Their observations and arguments filtered through military channels and back home, producing serious rethinking at the highest levels. On Jan. 18, 2006, Condoleezza Rice delivered a policy address at Georgetown University in which she argued that the fundamental threats now come from weak and failed states, not enemy powers.

In this new world, she continued, it is impossible to draw neat lines between security, democratization and development efforts. She called for a transformational diplomacy, in which State Department employees would do less negotiating and communiqué-writing. Instead, they’d be out in towns and villages doing broad campaign planning with military colleagues, strengthening local governments and implementing development projects.

Over the past year, Defense Secretary Robert Gates has delivered a series of remarkable speeches echoing and advancing Rice’s themes. “In recent years, the lines separating war, peace, diplomacy and development have become more blurred and no longer fit the neat organizational charts of the 20th century,” he said in Washington in July.

Gates does not talk about spreading democracy, at least in the short run. He talks about using integrated federal agencies to help locals improve the quality and responsiveness of governments in trouble spots around the world.

He has developed a way of talking about security and foreign policy that is now the lingua franca in government and think-tank circles.
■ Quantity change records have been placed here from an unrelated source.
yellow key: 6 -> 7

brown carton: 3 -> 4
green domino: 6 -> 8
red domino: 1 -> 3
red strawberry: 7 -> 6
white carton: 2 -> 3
It owes a lot to the lessons of counterinsurgency and uses phrases like “full spectrum operations” to describe multidisciplinary security and development campaigns.

Gates has told West Point cadets that more regime change is unlikely but that they may spend parts of their careers training soldiers in allied nations. He has called for more spending on the State Department, foreign aid and a revitalized U.S. Information Agency. He’s spawned a flow of think-tank reports on how to marry hard and soft pre-emption.
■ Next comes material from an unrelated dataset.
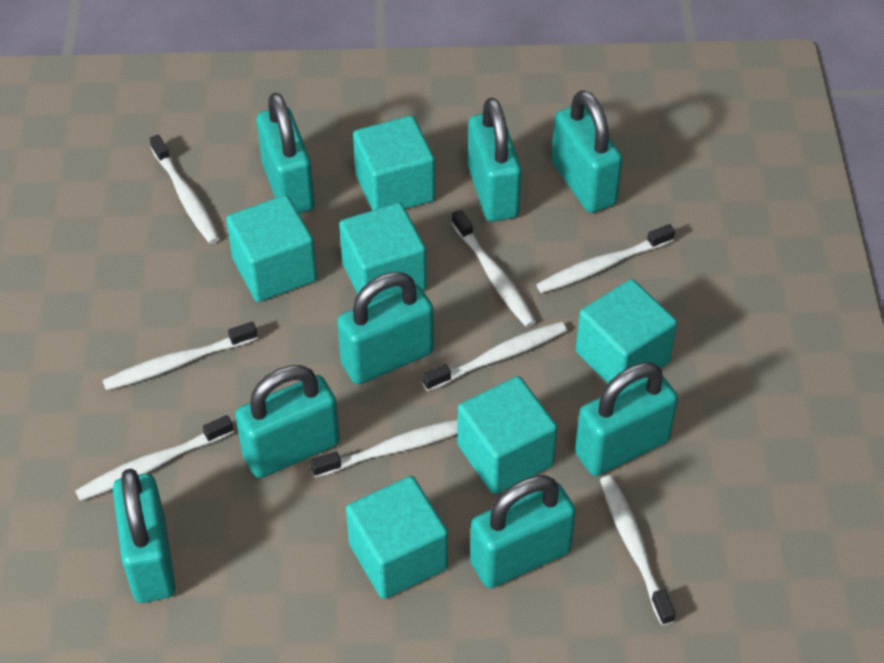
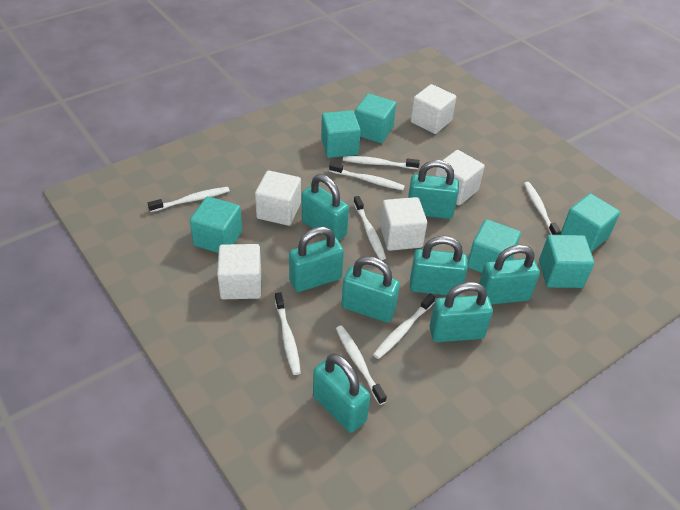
white cube: 0 -> 5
The Bush administration began to implement these ideas, but in small and symbolic ways. President Bush called for a civilian corps to do nation-building. National Security Presidential Directive 44 laid out a framework so different agencies could coordinate foreign reconstruction and stabilization. The Millennium Challenge Account program created a method for measuring effective governance.

Actual progress was slow, but the ideas developed during the second Bush term have taken hold.
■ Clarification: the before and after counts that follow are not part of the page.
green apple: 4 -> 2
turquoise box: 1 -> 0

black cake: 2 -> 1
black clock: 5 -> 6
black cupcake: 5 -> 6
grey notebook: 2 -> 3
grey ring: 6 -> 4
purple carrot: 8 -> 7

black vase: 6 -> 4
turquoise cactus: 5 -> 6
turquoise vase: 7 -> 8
Some theoreticians may still talk about Platonic concepts like realism and neoconservatism, but the actual foreign policy doctrine of the future will be hammered out in a bottom-up process as the U.S. and its allies use their varied tools to build government capacity in Afghanistan, Pakistan, Lebanon, the Philippines and beyond. Grand strategists may imagine a new global architecture built at high-level summits, but the real global architecture of the future will emerge organically from these day-to-day nation-building operations.

During the campaign, Barack Obama embraced Gates’s language. During his press conference on Monday, he used all the right code words, speaking of integrating and rebalancing the nation’s foreign policy capacities. He nominated Hillary Clinton and James Jones, who have been champions of this approach, and retained Gates. Their cooperation on an integrated strategy might prevent some of the perennial feuding between the Pentagon, Foggy Bottom and the National Security Council.

As Stephen Flanagan of the Center for Strategic and International Studies notes, Obama’s challenge will be to actually implement the change. That would include increasing the size of the State Department, building a civilian corps that can do development in dangerous parts of the world, creating interagency nation-building institutions, helping local reformers build governing capacity in fragile places like Pakistan and the Palestinian territories and exporting American universities while importing more foreign students.

Given the events of the past years, the U.S. is not about to begin another explicit crusade to spread democracy. But decent, effective and responsive government would be a start.

Obama and his team didn’t invent this approach. But if they can put it into action, that would be continuity we can believe in.